Institute of Molecular Biology, Department of Chemistry and Biochemistry, University of Oregon, Eugene, OR 97403, USA.
Institute of Molecular Biology, Department of Chemistry and Biochemistry, University of Oregon, Eugene, OR 97403, USA.
Cell Rep. 2021 May 18;35(7):109146. doi: 10.1016/j.celrep.2021.109146.
The Par complex directs fate-determinant segregation from the apical membrane of asymmetrically dividing Drosophila neuroblasts. While the physical interactions that recruit the Par complex have been extensively studied, little is known about how the membrane itself behaves during polarization. We examined the membrane dynamics of neuroblasts and surrounding cells using a combination of super-resolution and time-lapse imaging, revealing cellular-scale movements of diverse membrane features during asymmetric division cycles. Membrane domains that are distributed across the neuroblast membrane in interphase become polarized in early mitosis, where they mediate formation of cortical patches of the Par protein atypical protein kinase C (aPKC). Membrane and protein polarity cycles are precisely synchronized and are generated by extensive actin-dependent forces that deform the surrounding tissue. In addition to suggesting a role for the membrane in asymmetric division, our results reveal the mechanical nature of the neuroblast polarity cycle.
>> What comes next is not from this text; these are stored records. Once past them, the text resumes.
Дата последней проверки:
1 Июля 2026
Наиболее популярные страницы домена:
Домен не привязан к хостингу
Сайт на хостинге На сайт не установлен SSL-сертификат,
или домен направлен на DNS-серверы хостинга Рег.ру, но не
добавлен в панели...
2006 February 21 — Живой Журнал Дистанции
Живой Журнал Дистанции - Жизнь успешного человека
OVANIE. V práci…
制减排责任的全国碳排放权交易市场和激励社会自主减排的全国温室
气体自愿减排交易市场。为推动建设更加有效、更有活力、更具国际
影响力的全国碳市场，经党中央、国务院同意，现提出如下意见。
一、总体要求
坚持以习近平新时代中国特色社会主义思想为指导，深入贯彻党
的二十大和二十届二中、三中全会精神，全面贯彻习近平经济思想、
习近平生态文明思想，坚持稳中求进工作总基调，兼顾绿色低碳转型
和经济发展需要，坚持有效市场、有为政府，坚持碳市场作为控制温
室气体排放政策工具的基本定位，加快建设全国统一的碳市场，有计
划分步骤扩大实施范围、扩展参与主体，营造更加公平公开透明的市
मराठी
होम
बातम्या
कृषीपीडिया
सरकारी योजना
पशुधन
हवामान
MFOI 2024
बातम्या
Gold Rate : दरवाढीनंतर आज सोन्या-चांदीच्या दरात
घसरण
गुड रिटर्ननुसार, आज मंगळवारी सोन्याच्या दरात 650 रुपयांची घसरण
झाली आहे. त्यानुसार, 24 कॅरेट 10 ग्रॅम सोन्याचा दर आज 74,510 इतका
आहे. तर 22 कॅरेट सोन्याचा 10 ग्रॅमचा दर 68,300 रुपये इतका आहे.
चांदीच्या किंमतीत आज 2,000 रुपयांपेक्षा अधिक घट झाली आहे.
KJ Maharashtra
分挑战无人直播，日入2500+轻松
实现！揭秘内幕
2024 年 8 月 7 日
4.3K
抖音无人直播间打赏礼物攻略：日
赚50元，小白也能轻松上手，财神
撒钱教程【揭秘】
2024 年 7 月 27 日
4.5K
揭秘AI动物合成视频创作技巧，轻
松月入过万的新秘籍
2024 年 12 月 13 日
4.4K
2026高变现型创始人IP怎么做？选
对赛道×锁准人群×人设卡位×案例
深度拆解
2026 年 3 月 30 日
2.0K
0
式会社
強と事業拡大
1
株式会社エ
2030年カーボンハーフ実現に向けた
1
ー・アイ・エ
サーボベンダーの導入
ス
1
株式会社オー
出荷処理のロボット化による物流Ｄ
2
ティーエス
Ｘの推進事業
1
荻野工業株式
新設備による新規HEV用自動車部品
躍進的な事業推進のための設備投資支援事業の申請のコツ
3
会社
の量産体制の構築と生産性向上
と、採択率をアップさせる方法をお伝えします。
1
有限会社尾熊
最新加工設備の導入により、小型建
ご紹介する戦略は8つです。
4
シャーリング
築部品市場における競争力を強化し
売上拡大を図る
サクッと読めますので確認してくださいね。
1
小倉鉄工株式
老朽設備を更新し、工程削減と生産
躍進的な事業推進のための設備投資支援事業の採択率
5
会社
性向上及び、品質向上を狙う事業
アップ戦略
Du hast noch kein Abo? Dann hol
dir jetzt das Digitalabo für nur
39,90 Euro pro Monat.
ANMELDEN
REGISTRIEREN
Par 复合物指导命运决定因素从果蝇神经母细胞的顶膜不对称分裂。虽然已经广泛研究了募集 Par 复合物的物理相互作用,但对于膜本身在极化过程中的行为知之甚少。我们使用超分辨率和延时成像的组合来检查神经母细胞和周围细胞的膜动力学,揭示了不对称分裂周期中各种膜特征的细胞尺度运动。在有丝分裂早期,分布在神经母细胞膜上的膜域变得极化,在那里它们介导 Par 蛋白非典型蛋白激酶 C(aPKC)的皮质斑的形成。膜和蛋白质的极性循环精确地同步,并由广泛的依赖肌动蛋白的力产生,这些力使周围组织变形。除了表明膜在不对称分裂中的作用外,我们的结果还揭示了神经母细胞极性循环的机械性质。